Я как можно подробнее рассказал ему все, что мне было известно о мистере Вальтере Харпере и характере наших с ним взаимоотношений. Исключая, само собой разумеется, тот досадный эпизод в отеле с его дорожными чеками…
Офицер молча меня выслушал, время от времени кивая. Однако к тому времени, как я закончил повествование, его манеры почему-то заметно изменились — отношение ко мне, как ни странно, стало чуть ли не доброжелательным. По крайней мере, внешне.
— Скажите, а раньше вам когда-нибудь уже доводилось ездить этим маршрутом? — неожиданно поинтересовался он.
— Несколько раз, сэр.
— С туристами?
— Да, сэр.
— А одному, без туристов?
— Нет, сэр.

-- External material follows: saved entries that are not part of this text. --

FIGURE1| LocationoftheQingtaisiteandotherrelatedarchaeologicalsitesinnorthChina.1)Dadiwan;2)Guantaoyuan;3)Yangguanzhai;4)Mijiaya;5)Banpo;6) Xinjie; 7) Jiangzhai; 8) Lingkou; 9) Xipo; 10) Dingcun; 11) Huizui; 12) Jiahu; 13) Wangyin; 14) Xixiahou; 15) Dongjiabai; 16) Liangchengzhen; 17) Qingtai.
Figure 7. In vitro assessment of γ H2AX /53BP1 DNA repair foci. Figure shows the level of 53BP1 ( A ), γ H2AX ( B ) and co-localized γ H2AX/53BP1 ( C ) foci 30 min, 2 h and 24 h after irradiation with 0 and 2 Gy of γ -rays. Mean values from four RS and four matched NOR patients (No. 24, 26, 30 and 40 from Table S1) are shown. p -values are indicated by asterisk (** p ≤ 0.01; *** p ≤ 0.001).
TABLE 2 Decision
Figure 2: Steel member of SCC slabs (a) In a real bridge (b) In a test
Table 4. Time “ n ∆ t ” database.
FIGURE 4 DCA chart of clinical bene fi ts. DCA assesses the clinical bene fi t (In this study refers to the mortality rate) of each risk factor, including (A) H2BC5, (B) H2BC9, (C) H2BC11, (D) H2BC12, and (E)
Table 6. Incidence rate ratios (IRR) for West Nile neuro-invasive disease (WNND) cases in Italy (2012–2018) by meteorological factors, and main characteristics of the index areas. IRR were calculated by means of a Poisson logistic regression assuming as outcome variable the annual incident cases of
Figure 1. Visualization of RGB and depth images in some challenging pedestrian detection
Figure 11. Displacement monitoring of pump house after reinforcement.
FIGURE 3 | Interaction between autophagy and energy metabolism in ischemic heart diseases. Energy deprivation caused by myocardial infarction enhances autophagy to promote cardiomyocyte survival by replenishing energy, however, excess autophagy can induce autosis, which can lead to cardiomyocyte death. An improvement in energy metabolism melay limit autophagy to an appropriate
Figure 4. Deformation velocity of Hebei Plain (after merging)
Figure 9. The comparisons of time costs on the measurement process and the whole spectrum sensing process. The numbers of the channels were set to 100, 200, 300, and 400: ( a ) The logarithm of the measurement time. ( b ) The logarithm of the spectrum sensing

По дороге в Стамбул им всем, как правило, хочется посмотреть Олимп, Салоники…
— Послушайте, а вам, случайно, не показалось предложение мистера Харпера… ну, скажем, несколько странным?
Убаюканный его ласковым, почти дружеским тоном, я даже позволил себе слегка улыбнуться.
— Monsieur le commandant, лично мне это показалось настолько странным, что, полагаю, для этого могли быть только две возможные причины. Первая: мистер Харпер так горел желанием произвести хорошее впечатление на своего старинного друга и ценного делового партнера, так хотел доставить ему приятный сюрприз, что даже не счел нужным ни с кем посоветоваться, прежде чем принимать конкретное решение.
— А вторая?
— Вторая заключалась в том, что, поскольку при перевозке морем на пароходах не упакованные в специальные грузовые контейнеры автомашины должны сопровождаться владельцем или доверенным лицом в качестве пассажира, мистер Харпер не хотел присутствовать там лично, когда машину будут досматривать на таможне. Скорее всего, боялся, что в машине обнаружат то, чего там совсем не должно быть.
— Так, понятно. — Он слегка улыбнулся. — А у вас таких страхов, значит, не было?
Мы с каждой минутой, похоже, становились все ближе и ближе друг другу.
— Господин комендант, — сказал я. — Может, я человек и рассеянный, но совсем не дурак. Сразу же после выезда из Афин я остановился, съехал с дороги в кусты и тщательнейшим образом обыскал всю машину. Причем смотрел и в багажнике, и под колпаками колес, и под днищем… В общем, практически везде, где мог.
Раздался негромкий стук в дверь. В комнату снова вошел таможенный инспектор, молча положил перед комендантом листок бумаги. Тот быстро пробежал его глазами, и лицо его заметно помрачнело. Он постучал пальцами по столу, затем повернулся ко мне:
— Кажется, вы говорили, что осмотрели в машине практически все, так ведь?
— Да, сэр. Практически все. Конечно, все, что было можно в тех условиях. Без эстакады, гаража…
— А внутри дверей вы смотрели?
— Внутри дверей? Нет, сэр. Они же наглухо запечатаны. Я ведь мог повредить…
Комендант быстро что-то сказал по-турецки. Охранник вдруг крепко схватил меня за шею, больно ее сжал, а свободной рукой прощупал все мои карманы. Затем с силой швырнул меня на ближайший стул.
Я тупо, ничего не понимая, смотрел на коменданта.
— Внутри дверей вашей машины обнаружены, — он перевел глаза на листок бумаги, только что принесенный ему таможенным инспектором, — двенадцать гранат со слезоточивым газом, двенадцать боевых гранат, двенадцать дымовых шашек, шесть газовых респираторов, шесть пистолетов марки «Парабеллум» и сто двадцать боевых девятимиллиметровых патронов к ним. — Он положил бумагу на стол и резко встал. — Вы арестованы… Охрана, наденьте на него наручники и уведите.